• INPUT DATA:
********************

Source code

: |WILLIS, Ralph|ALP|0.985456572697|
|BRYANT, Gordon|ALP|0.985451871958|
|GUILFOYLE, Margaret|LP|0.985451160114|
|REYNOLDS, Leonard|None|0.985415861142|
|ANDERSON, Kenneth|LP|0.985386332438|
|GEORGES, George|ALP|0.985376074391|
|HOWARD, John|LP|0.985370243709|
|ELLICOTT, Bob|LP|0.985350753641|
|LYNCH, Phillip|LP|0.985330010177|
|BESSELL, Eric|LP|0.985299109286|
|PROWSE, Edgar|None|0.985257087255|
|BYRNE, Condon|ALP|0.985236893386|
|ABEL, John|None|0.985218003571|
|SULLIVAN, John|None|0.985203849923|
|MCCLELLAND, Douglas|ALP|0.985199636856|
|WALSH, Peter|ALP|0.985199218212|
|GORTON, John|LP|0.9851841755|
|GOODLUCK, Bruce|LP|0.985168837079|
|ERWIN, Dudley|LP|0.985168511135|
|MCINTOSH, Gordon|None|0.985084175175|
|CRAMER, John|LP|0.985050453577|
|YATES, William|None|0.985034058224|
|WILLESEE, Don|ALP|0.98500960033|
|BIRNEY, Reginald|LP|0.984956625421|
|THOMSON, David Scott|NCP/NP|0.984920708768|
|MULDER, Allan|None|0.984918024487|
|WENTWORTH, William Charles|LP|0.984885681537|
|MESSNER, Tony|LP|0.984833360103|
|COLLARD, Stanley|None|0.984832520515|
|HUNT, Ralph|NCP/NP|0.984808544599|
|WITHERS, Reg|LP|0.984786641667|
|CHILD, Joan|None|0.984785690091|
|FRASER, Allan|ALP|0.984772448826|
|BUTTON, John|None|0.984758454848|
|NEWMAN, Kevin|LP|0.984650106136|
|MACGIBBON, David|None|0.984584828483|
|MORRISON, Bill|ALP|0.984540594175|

********************

• WHAT THE TASK ASKS:
Gather each line in the entries that contains the word "Ralph". Case counts.

• YOUR SOLUTION:
: |WILLIS, Ralph|ALP|0.985456572697|
|HUNT, Ralph|NCP/NP|0.984808544599|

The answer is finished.